Monday, 19 February 2007

A few choice malapropisms from today's efforts

I stuck at home today, an activity that proved so strenuous that I consumed one of my bi-yearly Pot Noodles. My limbs ached from my box-to-box performance down at Eaton Park yesterday morning, and the strain was exacerbated by my now-habitual dose of Mondayitis. Fortunately, it's a semi-official reading week so I had no lecture to attend this afternoon meaning that I could have a clear run-up at the Caught chapter. If you don't know me, the Caught chapter has been hanging over my head for a couple of months now (the fourth chapter of a PhD thesis is comparable to the "difficult second album") and really needs finishing.

Unfortunately, today was the day when I needed to substantiate some of the theoretical claims I've been making. When your theorist is Lacan, this tends to lead bruised knuckles and a damaged desk:

Vertigo, therefore, is written into Caught both as the literal fear of heights [...] and as the ultimate deferral or fading- what Lacan calls aphanisis- of the subject which manifests itself as a display of hyperactive representation.

And if that wasn't bad enough:

Pye, in his visit to the asylum, experiences "the abysmal realm" and "the Symbolic order" as one and the same. Signs confirm a kind of entropy for Pye, because madness has visibly failed to be housed in anything that matches conventional depictions of the subject. The "signposts pointing the way at every turn" indicate another failure of differentiation.

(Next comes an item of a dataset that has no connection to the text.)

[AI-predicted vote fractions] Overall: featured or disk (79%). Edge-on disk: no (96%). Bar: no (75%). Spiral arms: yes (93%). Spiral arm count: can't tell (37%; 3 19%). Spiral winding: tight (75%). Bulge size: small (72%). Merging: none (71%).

I think the real fear in writing a PhD isn't to do with failing to take the prize, so to speak, but to bottle it when it comes down to writing what you actually believe. Caught was always going to be the problem text for my thesis because, unlike the rest of Henry Green's novels, it is discernibly about something, which is to say that its characters are driven towards life-and-death ends in the context of life-and-death situations. In both theme and tone, it is Green's most serious work by a long stretch of the imagination and there is something oddly non-canon (to borrow my current favourite idea from wiki-criticism) about it. As a result of this, it has blown me a little off course into the uncharted territories of having to adopt an at least marginally more humanistic critical attitude than I'm usually willing to bother with, in as much as I've had to approach the novel as one in which the "things" that happen to "people" can't just be brushed off, or reduced to semiotics or kitsch. It has been a slow process of mediation: how do I make anti-realism of paramount importance to a novel which is "about" a real historical event (the Phoney War and Blitz) which affected the lives of millions of people.

My solution-to read the novel as an attempt to articulate an extreme uncertainty as to the source of violence (see Jacqueline Rose's essay "Where does the Misery Come From?" for a way into this subject)- seems to be more or less holding up, but tomorrow I've got to try and slog onto a long section about nightclubs and sleaze in wartime London. I gave a paper on that subject at the Birmingham Midland Institute last month but I think my ideas have developed substantially since then and I'm not altogether sure how the link works now.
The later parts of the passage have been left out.